Politico: “The summer after he was sworn in as president, Jimmy Carter flew to Mississippi, that deepest of Deep South states, and articulated the mix of pride, swagger, insecurity and optimism he shared with his home region.
“People just didn’t believe that a Southerner could be elected president,” Carter said upon landing at Jackson’s airport. “But you and I together showed them they were wrong. And for the last six months, strangely enough, I haven’t seen much in the newspapers or magazines about my being a Southerner. Now I, like you, am an American.”
That Carter had to say that at all illustrates how set apart the South was from the rest of the nation, even as late as the 1970s. That it never was again is a testament to what Carter’s campaign, victory and administration represented.
As the former president is laid to rest this week, his critics and enthusiasts are at odds about what his presidency meant to the country and the world.
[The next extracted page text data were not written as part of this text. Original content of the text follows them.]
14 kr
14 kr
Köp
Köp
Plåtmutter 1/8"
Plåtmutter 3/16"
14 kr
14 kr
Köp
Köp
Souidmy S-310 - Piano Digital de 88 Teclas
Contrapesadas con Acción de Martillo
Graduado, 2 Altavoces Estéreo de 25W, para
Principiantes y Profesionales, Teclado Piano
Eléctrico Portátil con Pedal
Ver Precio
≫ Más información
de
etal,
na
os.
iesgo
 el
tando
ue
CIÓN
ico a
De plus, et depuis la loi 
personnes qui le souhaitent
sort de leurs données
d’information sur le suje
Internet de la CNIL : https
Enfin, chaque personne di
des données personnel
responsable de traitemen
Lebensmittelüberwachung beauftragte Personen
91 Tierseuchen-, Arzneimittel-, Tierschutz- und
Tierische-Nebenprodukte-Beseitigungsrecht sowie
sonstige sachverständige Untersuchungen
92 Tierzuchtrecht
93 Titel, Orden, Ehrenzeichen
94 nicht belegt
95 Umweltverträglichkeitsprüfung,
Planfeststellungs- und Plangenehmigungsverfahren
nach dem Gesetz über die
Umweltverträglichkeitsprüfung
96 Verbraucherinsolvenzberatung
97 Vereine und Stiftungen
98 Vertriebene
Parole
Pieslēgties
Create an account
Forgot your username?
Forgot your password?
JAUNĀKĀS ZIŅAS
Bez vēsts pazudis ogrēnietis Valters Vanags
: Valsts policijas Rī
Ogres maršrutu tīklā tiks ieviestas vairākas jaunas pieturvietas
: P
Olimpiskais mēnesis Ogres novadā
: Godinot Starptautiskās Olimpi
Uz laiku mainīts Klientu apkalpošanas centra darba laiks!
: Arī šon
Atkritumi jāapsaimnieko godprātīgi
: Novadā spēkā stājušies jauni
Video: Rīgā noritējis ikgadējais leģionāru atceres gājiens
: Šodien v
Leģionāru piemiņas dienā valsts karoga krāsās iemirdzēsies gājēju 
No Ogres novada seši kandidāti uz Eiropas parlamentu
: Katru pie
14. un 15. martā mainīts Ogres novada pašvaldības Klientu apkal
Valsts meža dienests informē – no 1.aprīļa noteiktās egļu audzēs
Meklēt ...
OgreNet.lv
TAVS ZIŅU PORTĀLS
But there should be no debate about what the son of Plains, Georgia, meant for the South.
Leading a cohort of next-generation Southern leaders in both parties, Carter grafted the region back on the national map by repudiating Jim Crow, firmly and finally extinguishing George Wallace as a political force and assembling a fearsome, if fleeting, biracial general election coalition.
“He brought the South back into the mainstream, suddenly there was a legitimacy to being Southern, said Curtis Wilkie, the longtime political journalist and Mississippian.”